For almost a decade, noncitizens detained by ICE in California’s Central Valley have been able to call their pro bono attorneys for free. This fundamental right—the ability to consult with an attorney from a remote detention center regardless of your financial resources—was hard fought and hard won. The Lyon v. ICE case, filed by the ACLU on behalf of California ICE detainees, alleged that ICE’s restrictive phone access policies violated federal law and the U.S. Constitution. ICE settled the case and established a straightforward system to allow pro bono attorneys—defined as any attorney who undertakes pro bono work as part of their practice—to request a direct-dial “pin” (called a “Lyon pin”) from ICE. Clients and prospective clients could then call pro bono attorneys directly without incurring a charge. In 2020, ICE supplemented the free calls available through Lyon pins with a COVID-era program allotting people in custody nationwide 520 minutes of free phone calls to any recipient, including attorneys (the 520 Free Minute Program). Attorneys could register to ensure that calls to them through the 520 Free Minute program were unmonitored. Now ICE is severing that lifeline, ending the Lyon calls. It also ended the 520 Free Minute Program in June. 

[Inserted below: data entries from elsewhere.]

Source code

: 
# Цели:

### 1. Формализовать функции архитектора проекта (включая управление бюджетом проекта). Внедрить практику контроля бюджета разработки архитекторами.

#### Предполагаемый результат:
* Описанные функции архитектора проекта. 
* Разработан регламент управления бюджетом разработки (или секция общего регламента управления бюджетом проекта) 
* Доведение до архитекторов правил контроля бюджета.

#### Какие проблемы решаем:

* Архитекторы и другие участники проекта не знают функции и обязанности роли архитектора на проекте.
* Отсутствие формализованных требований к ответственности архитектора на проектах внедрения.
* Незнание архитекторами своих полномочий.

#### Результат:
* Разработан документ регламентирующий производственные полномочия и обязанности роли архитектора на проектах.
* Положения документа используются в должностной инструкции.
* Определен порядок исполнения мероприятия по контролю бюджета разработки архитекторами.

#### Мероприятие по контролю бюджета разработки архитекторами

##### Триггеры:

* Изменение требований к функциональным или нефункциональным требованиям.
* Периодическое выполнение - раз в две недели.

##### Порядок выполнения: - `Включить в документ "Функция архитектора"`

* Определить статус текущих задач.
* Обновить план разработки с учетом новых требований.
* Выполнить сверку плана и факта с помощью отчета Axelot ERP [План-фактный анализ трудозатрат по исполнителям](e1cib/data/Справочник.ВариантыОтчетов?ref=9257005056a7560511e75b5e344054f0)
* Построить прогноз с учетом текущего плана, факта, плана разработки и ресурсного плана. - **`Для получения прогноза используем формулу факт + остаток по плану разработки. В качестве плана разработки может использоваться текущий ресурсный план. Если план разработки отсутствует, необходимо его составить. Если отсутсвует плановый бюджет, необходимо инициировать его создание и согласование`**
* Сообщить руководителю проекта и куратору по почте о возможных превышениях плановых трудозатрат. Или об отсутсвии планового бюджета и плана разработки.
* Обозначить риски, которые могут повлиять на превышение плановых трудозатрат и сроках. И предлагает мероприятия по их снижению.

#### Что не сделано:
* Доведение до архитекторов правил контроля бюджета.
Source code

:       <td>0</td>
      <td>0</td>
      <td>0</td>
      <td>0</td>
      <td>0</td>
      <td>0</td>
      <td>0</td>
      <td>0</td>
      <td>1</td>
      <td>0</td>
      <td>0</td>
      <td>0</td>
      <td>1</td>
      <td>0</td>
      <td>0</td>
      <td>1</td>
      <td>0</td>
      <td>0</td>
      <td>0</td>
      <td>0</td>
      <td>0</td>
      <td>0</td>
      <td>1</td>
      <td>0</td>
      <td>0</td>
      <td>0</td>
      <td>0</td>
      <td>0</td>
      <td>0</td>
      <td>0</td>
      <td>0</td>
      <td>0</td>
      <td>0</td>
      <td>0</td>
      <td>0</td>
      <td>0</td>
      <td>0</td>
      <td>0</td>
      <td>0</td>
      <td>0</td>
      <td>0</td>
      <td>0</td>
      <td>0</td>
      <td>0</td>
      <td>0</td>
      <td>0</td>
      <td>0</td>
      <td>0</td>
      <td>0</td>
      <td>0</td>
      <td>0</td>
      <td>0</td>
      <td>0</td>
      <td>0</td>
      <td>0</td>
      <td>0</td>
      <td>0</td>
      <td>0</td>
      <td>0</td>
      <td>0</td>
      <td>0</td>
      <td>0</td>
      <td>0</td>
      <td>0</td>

“Before our lawsuit secured free legal phone calls for immigrants in ICE detention facilities, it was practically impossible for people to consult with an attorney or gather evidence to support their cases, including asylum claims,” said Bree Bernwanger, an attorney with the ACLU of Northern California. “We’re shocked that ICE would abruptly cut off free legal calls without explaining how it will meet its constitutional obligations to provide detained immigrants with access to counsel.”

“ICE locks people away in civil detention facilities, where people experience abuse and neglect. It obstructs people’s attempts to seek release from their unjustified civil detention. ICE allows private prison contractors to force detained people to work for $1 per day. And now, ICE is cutting the free lines between detained people who seek help from pro bono attorneys to do something about their inhumane conditions,” said Victoria Petty, staff attorney, Immigration Justice at the Lawyers’ Committee for Civil Rights of the San Francisco Bay Area (LCCRSF). “Detained people have the right to speak up, including through counsel.”

“Confidential, free phone calls are a lifeline for immigrants in detention,” said Lisa Knox, co-executive director with the California Collaborative for Immigrant Justice. “They are one of the few ways they can access legal services and share information about the human rights violations rampant in detention, without fear of retaliation.”

ICE has told advocates that only calls to a limited list of legal service providers who have been approved by the immigration court will be free. But the list of approved providers excludes a vast range of necessary pro bono legal services from eligibility. For instance, providers on the list must offer legal advice related to deportation proceedings, but LCCRSF does not provide such services. Instead, LCCRSF advises and represents detained individuals in cases challenging their detention by ICE as well as the conditions in the detention facilities. Even those who might qualify must submit an application, face a months-long waiting period, and undergo a notice and comment process, before being added. 

“ICE’s purposeful erosion of detained individuals’ fundamental and Constitutional rights is shameful,” said elected San Francisco Public Defender Mano Raju. “We will continue to challenge injustices like these and we remain inspired by the many individuals inside and outside detention who fight for immigrants’ human rights.”

Jose Ruben Hernandez Gomez speaking today at a rally in support of labor protesters in ICE detention. Photo courtesy LCCRSF.